“Imagine that the key to happiness is following your own intuition instead of other people’s opinions and advice.” Alex Ostrowski
Great leaders never stop following their intuition. They maintain a child-like faith in their insights. The rest of us mostly flit from one opinion du jour or breathless bit of “wisdom” to the next, like butterflies fading in the grass.
The greatest leaders create a culture in which employees or followers have faith in their own intuition. Because happiness happens, too.
As a child I was very fortunate to have a Sunday School teacher named Tom Beebe, and will always remember climbing happily onto his lap for a story. At the time he was VP of Personnel at Delta Airlines; he was eventually its President, and Delta became famous as a truly great company to work at (featured on page 253 of In Search of Excellence).
Mr. Beebe built “The Delta Family Feeling” on his amazing intuition about what people need and respond to.

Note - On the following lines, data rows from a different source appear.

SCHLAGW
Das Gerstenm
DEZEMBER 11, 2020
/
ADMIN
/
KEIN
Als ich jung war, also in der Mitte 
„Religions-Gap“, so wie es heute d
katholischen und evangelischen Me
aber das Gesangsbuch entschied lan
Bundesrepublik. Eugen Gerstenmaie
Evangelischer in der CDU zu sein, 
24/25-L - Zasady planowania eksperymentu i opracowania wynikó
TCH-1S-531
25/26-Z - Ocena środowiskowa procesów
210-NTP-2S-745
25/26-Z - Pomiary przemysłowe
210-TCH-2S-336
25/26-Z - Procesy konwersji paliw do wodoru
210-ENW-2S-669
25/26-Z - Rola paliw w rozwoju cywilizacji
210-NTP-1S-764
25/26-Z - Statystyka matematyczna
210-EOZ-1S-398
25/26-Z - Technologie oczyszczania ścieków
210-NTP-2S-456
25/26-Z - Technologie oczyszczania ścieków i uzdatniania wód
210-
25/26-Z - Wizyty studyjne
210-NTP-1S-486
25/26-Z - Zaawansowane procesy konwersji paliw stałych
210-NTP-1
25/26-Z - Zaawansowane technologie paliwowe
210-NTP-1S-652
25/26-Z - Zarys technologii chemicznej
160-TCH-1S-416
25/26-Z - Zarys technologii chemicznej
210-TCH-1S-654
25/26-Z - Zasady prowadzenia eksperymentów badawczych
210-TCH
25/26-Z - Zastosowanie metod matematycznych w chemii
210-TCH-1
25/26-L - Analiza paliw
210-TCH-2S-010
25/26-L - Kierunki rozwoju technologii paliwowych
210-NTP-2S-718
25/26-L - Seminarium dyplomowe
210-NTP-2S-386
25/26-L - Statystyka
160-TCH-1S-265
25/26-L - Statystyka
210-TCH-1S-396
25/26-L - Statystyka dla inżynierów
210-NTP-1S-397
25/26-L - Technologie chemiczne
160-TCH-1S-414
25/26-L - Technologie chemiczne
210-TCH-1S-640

He was too smart to leave the fate of his company to impulsive or copycat decisions. For example, every stewardess was chosen from thousands of applicants, interviewed twice and screened by the company psychologist.
But all the procedures didn’t blanket his intuition, they validated it. Every employee gained a new confidence in the intuition that Delta recognized and celebrated. That confidence stayed front and center on the job, and every customer felt special to be served.
Delta made its employees so happy to work there, they once chipped in to buy their company a new airplane.
Today it’s much easier for great leaders to recreate at least part of that excitement. Like Tom Beebe, you’ll acknowledge your intuition and instill it in your employees or team members. All in a matter of hours. With the right tool and a world full of self-educated people, anyone can become a great leader like Tom Beebe.
Other people’s opinions and advice are fine, as far as they go. Just don’t confuse them with what brings real happiness. Use your intuition.